[Provided data]
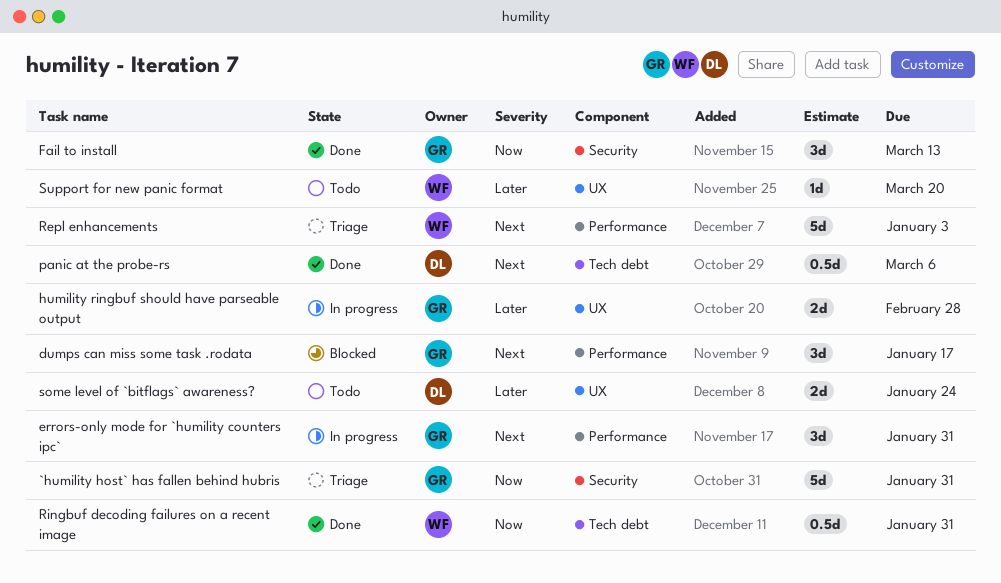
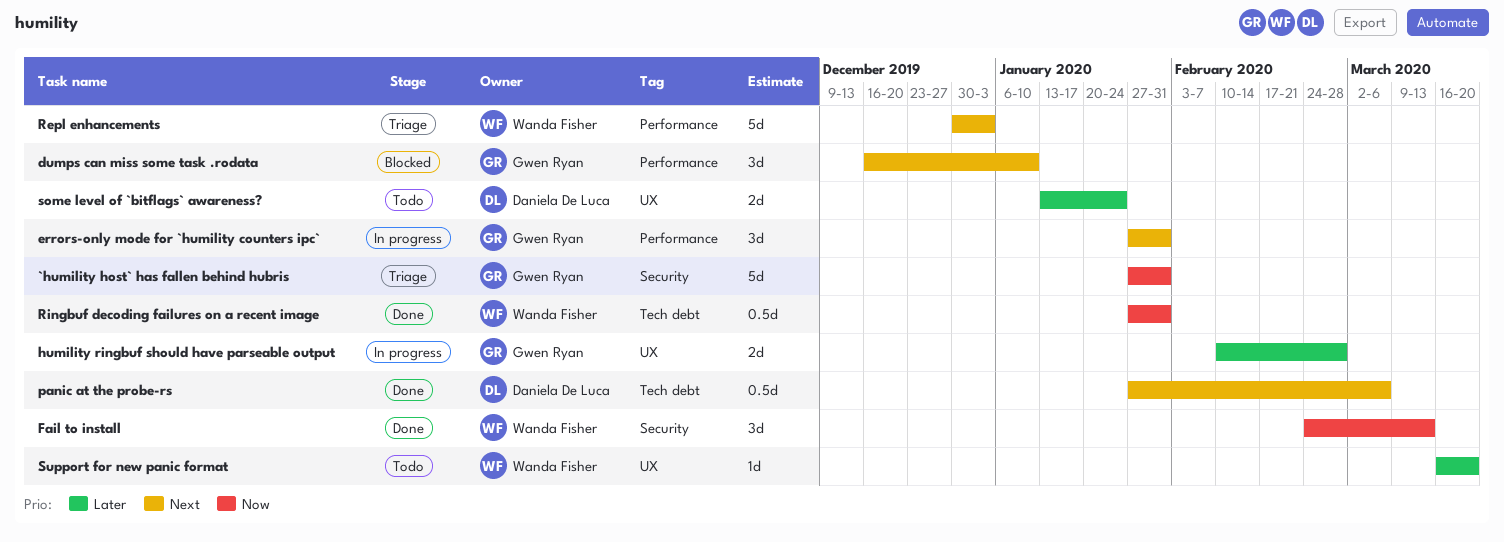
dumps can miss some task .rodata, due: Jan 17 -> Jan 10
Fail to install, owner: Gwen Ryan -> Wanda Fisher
==
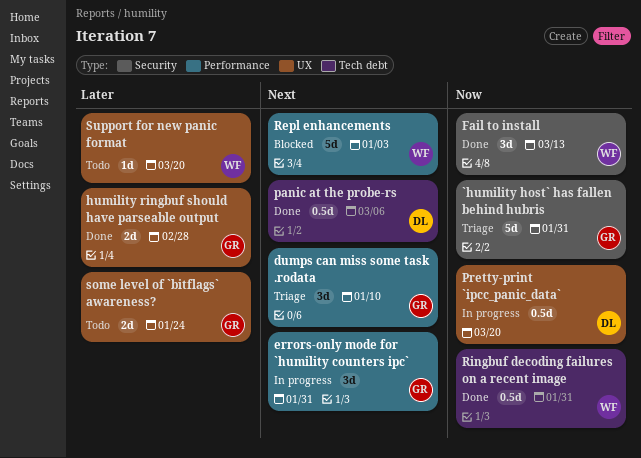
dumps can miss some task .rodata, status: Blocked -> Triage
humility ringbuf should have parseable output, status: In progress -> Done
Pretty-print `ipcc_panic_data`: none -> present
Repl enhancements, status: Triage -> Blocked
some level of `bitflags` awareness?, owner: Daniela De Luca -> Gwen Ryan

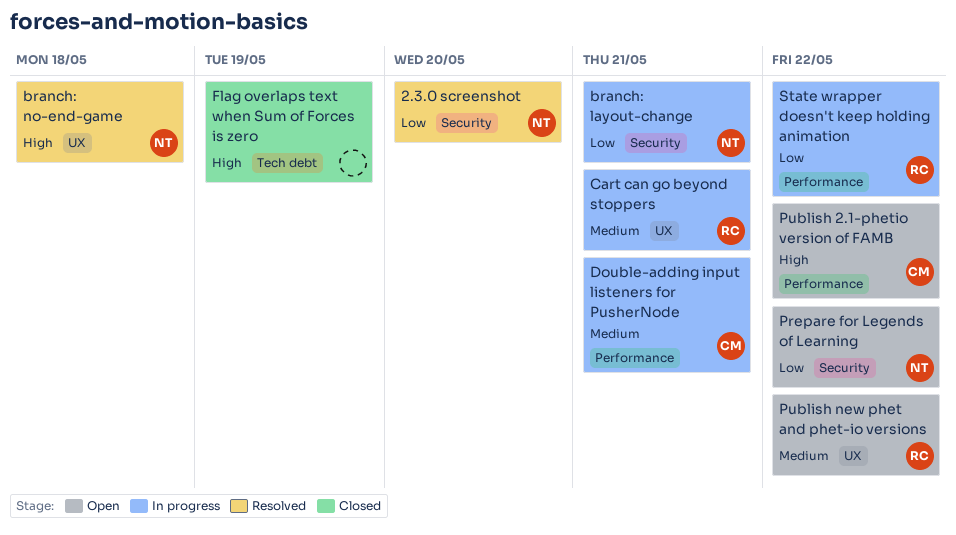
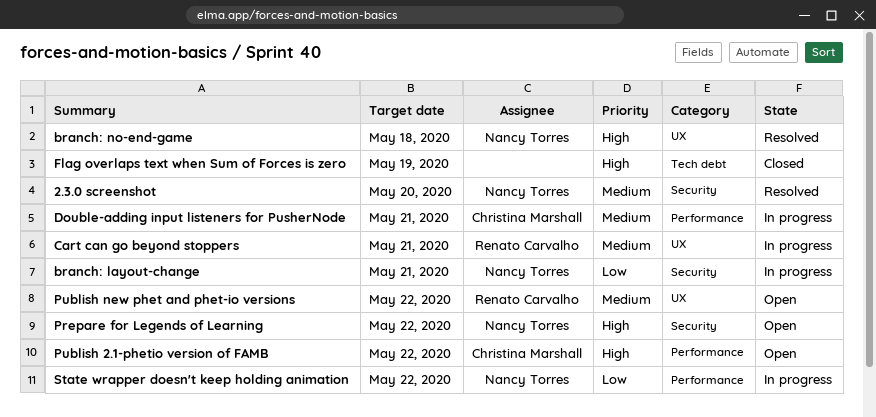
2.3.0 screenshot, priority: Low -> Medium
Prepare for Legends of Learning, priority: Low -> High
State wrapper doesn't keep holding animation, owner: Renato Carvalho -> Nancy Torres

[Task item] Copy out each line of the data that has the word "Gwen" in it.

[Response to this exercise]
Fail to install, owner: Gwen Ryan -> Wanda Fisher
some level of `bitflags` awareness?, owner: Daniela De Luca -> Gwen Ryan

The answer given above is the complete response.